━━━━━ Passage for review ━━━━━

U.S. intelligence agencies misjudged Russia’s military capabilities in the weeks leading up to the invasion of Ukraine, and also believed Ukraine’s military was ill-prepared to resist and would be quickly defeated, according to military and intelligence officials.
Both those intelligence judgments were wrong, officials have disclosed recently to Congress, and now the scramble is on to determine why.
Bad intelligence on Ukraine — and the failure of intelligence regarding the resilience of the U.S.-backed government in Afghanistan last year — are partially to blame for what some critics say is the Biden administration’s missteps in reacting to the fighting in Ukraine and other crises. Correct intelligence on Russian and Ukrainian militaries, the critics say, could have resulted in a more rapid and effective arming of Kyiv’s forces prior to the Feb. 24 invasion and more effective support as the five-week war grinds on.
For example, the Pentagon delayed sending 1,000 Javelin tank missiles to Ukraine that were requested by the Polish government in the weeks before the war.

━━━━━

Please list every country or city name that appears in the article above on U.S. intelligence about Ukraine. Include a name used as a modifier, such as "U.S.", but leave out adjective forms such as "Russian" or "Polish".

━━━━━ Listed entries ━━━━━

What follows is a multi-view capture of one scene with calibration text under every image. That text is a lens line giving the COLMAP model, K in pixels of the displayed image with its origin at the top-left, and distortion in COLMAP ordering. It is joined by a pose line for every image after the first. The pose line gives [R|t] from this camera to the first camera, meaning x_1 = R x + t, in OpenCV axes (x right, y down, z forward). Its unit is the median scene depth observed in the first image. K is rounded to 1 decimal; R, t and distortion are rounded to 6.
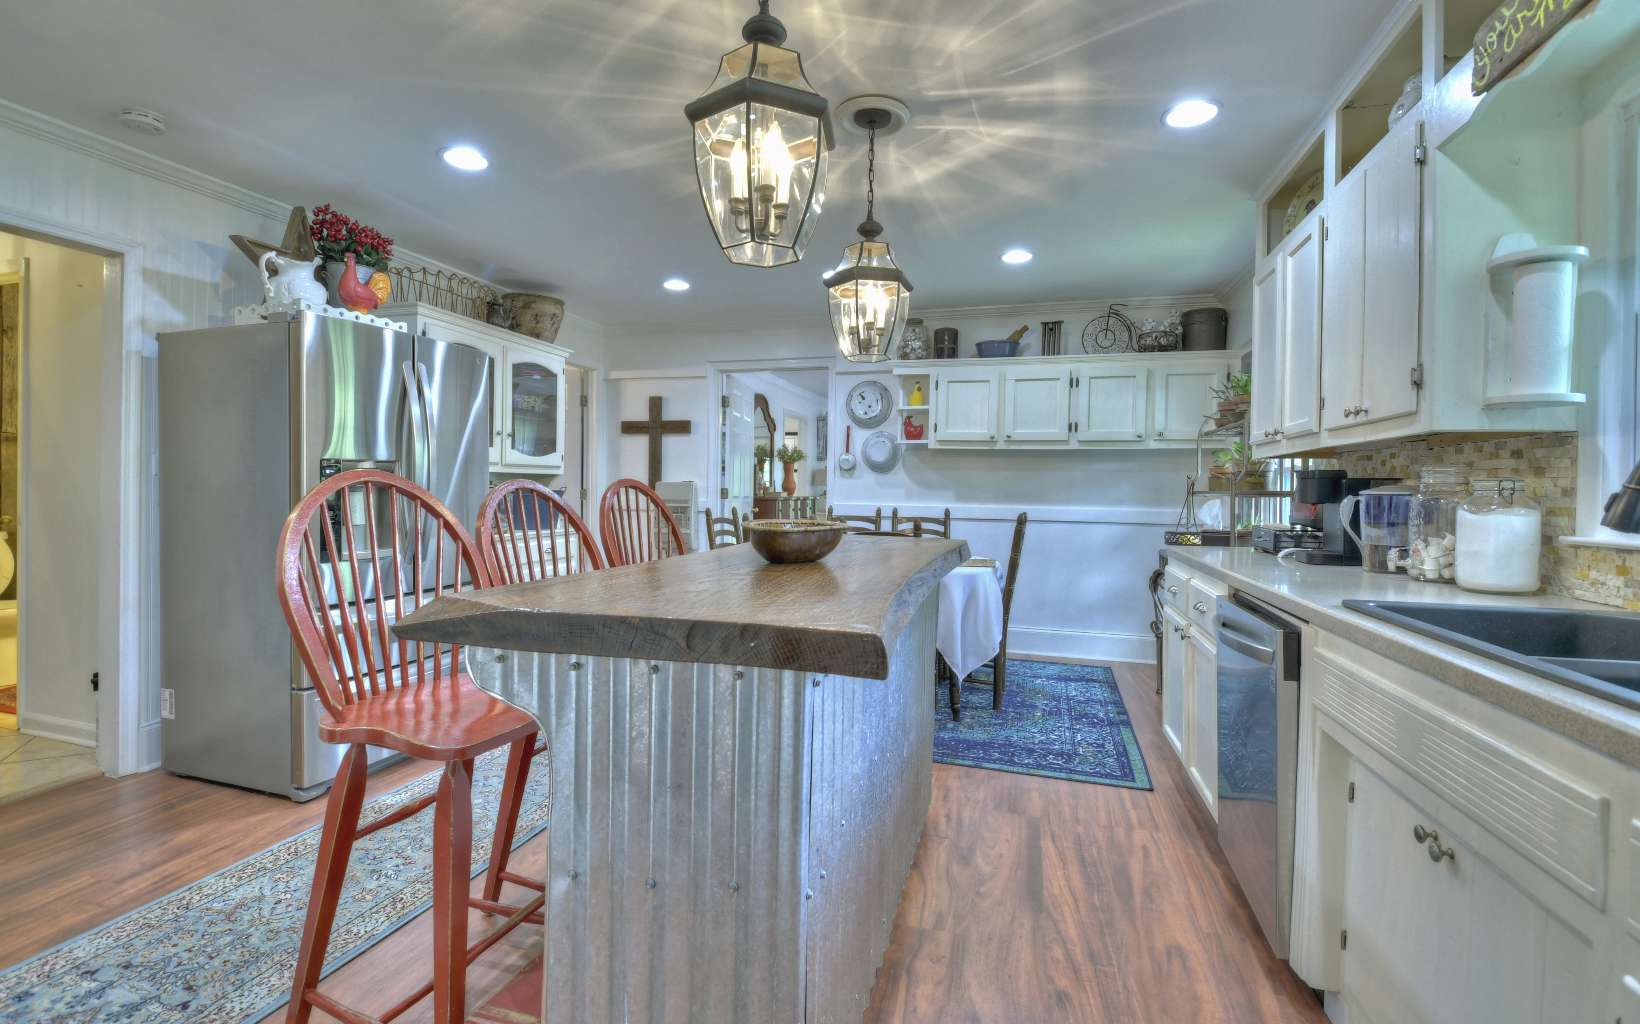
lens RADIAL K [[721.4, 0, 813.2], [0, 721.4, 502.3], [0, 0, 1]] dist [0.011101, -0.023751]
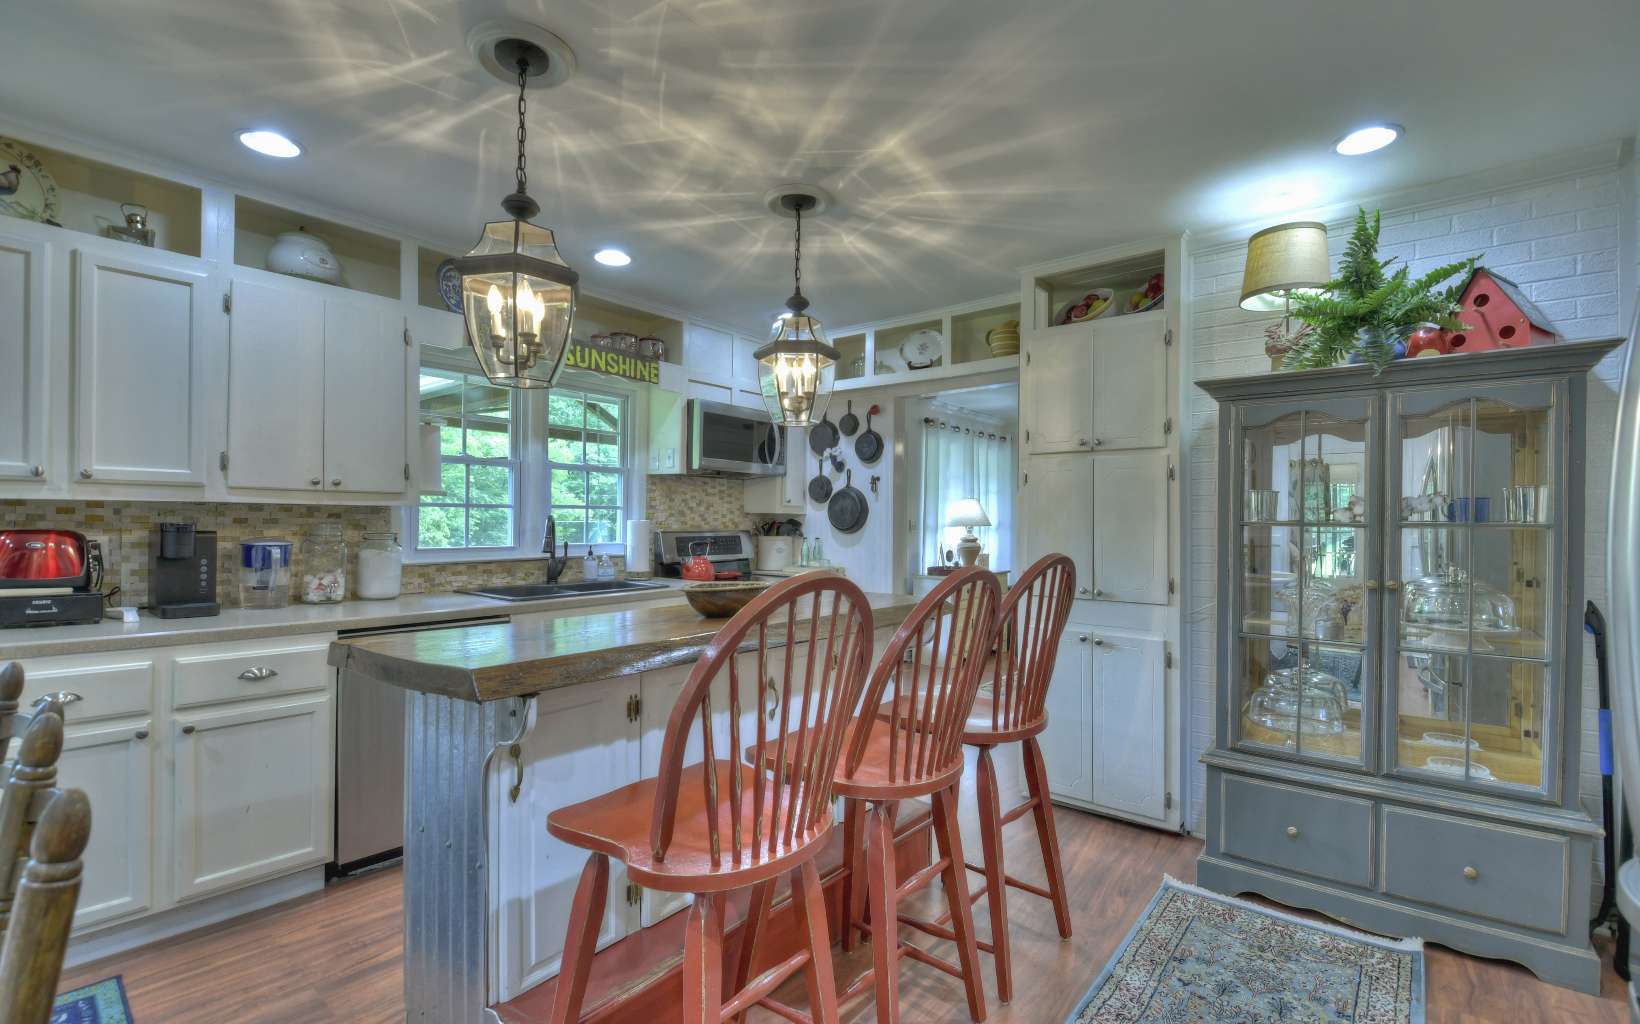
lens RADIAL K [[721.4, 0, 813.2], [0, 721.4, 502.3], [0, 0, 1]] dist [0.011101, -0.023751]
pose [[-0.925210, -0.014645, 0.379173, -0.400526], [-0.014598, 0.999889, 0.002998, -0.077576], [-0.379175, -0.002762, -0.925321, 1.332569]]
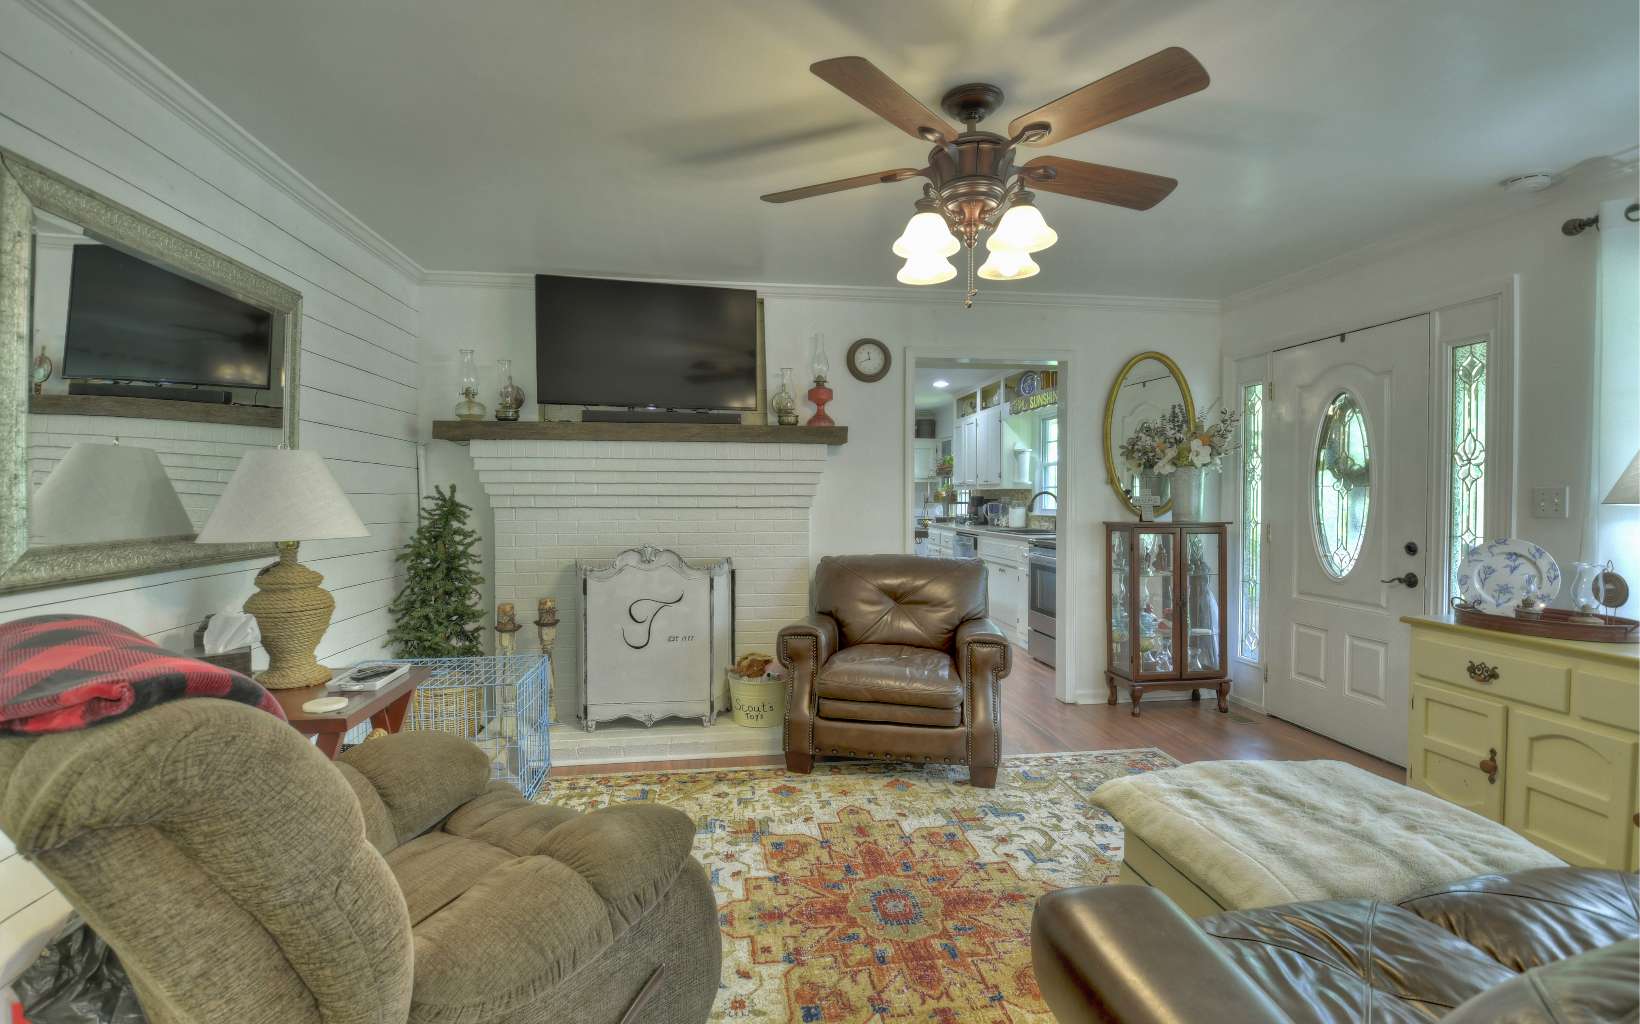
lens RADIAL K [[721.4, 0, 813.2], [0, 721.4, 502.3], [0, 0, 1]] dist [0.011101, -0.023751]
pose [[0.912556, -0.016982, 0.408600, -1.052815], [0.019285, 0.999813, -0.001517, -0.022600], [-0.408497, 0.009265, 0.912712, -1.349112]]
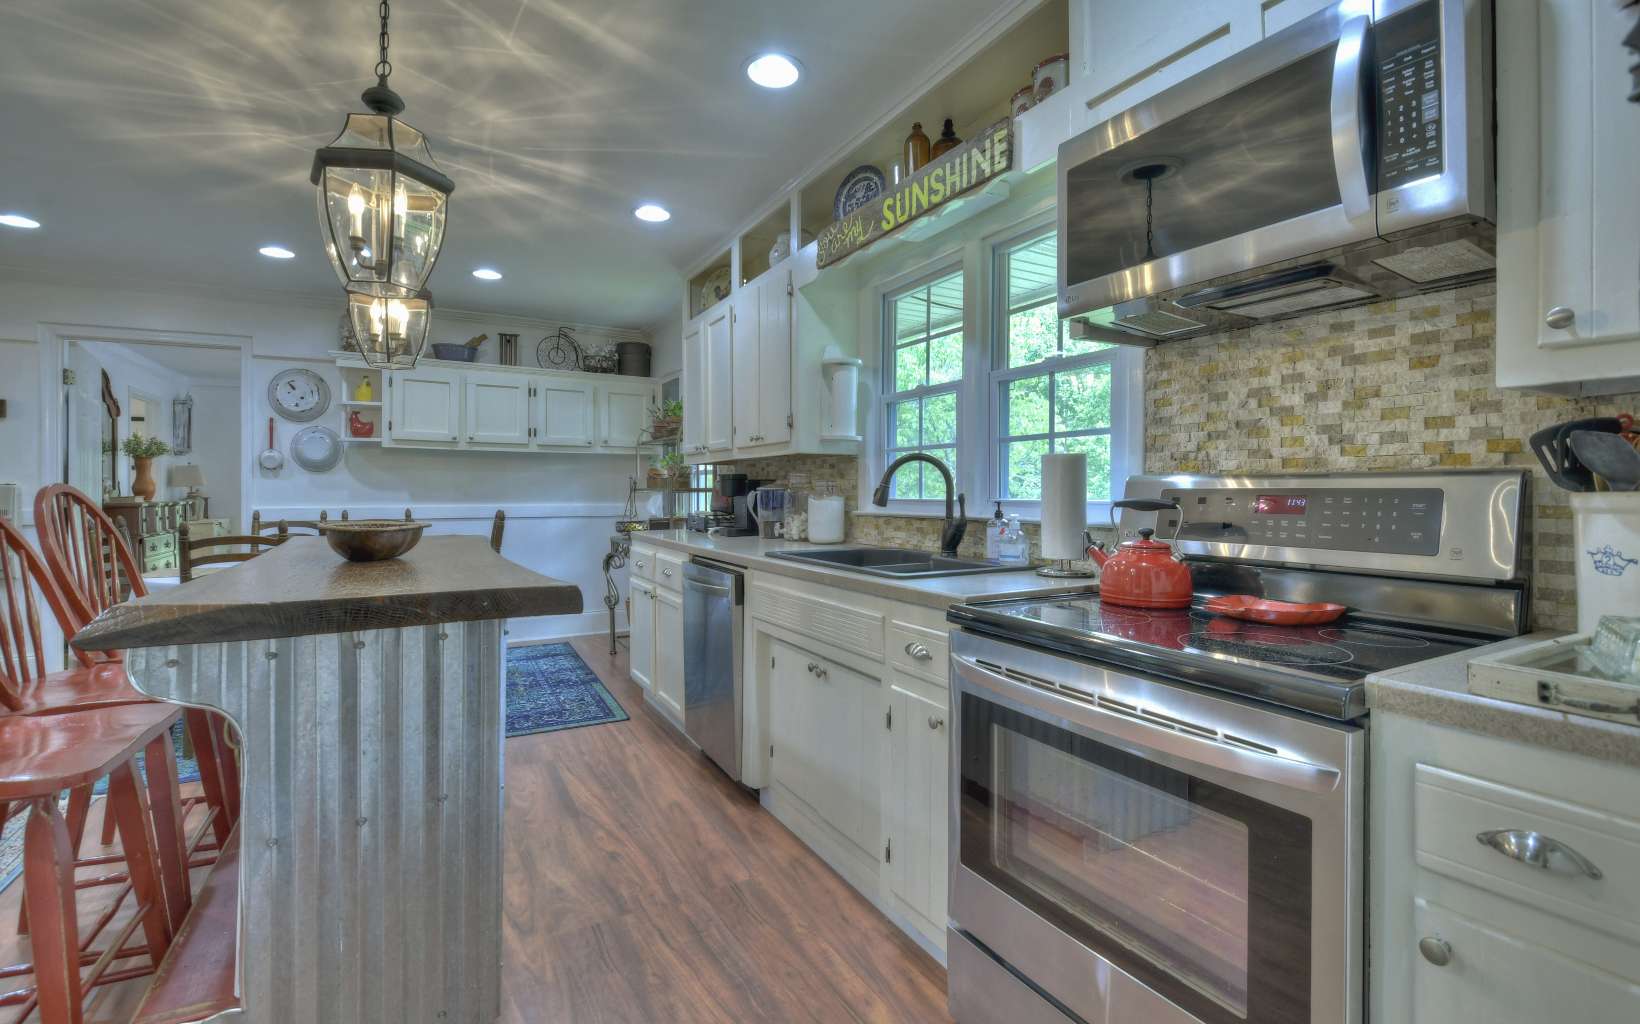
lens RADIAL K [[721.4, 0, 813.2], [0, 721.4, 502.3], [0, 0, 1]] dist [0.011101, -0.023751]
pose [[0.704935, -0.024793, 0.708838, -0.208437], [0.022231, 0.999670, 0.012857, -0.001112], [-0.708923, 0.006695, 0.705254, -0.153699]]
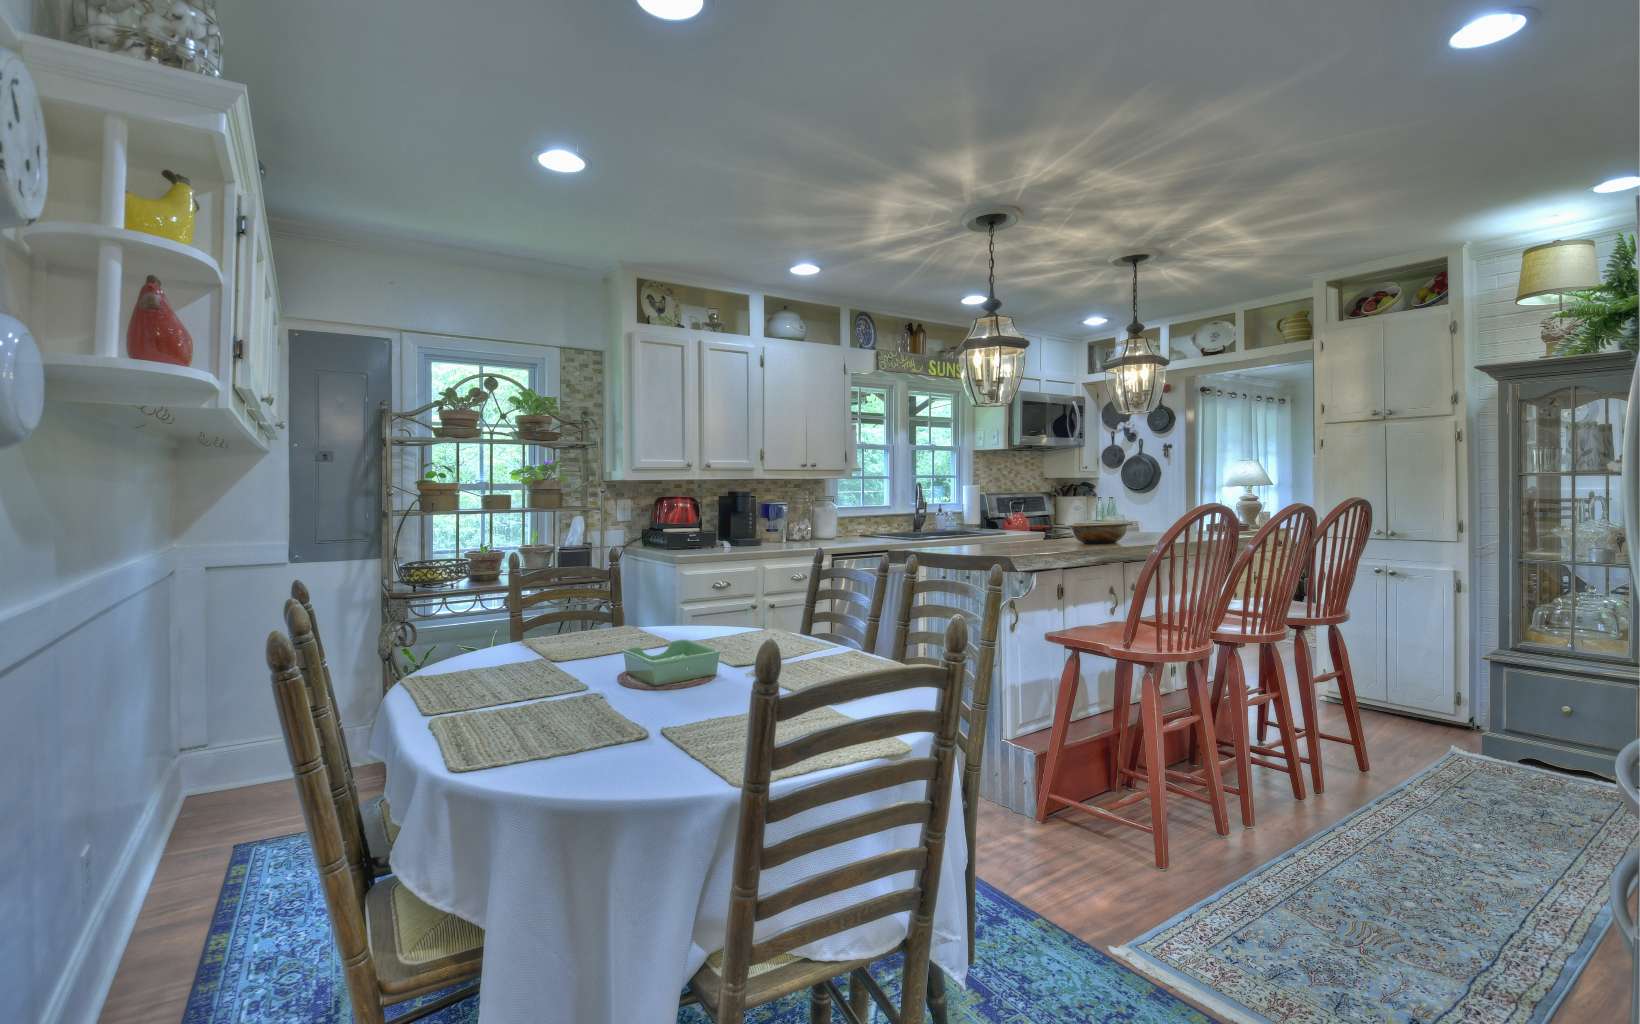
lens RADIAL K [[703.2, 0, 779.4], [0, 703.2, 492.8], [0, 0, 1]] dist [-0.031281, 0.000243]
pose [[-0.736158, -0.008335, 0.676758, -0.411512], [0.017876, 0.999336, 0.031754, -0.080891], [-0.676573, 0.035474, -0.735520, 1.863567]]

━━━━━
━━━━━ Listed entries ━━━━━

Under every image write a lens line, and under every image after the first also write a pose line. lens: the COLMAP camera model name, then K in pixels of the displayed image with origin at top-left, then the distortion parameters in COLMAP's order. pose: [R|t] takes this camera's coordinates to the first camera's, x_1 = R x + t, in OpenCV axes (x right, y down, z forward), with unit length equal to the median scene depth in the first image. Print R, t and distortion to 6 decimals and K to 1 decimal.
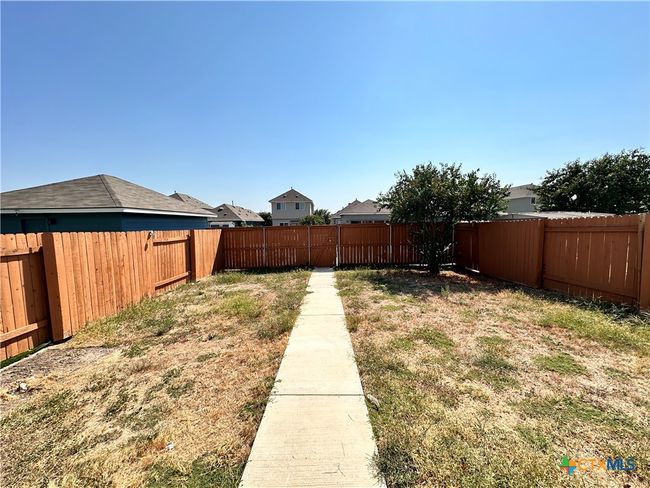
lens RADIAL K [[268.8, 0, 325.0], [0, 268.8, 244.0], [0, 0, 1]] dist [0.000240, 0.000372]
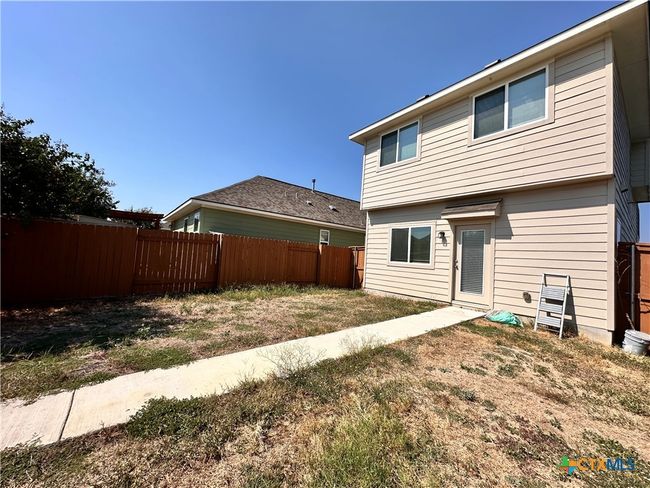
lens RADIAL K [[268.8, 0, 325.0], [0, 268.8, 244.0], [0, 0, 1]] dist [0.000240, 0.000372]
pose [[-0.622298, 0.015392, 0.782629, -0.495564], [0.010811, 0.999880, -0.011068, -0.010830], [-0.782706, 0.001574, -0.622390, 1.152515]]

━━━━━

### Task answer
U.S., Russia, Ukraine, Afghanistan, Kyiv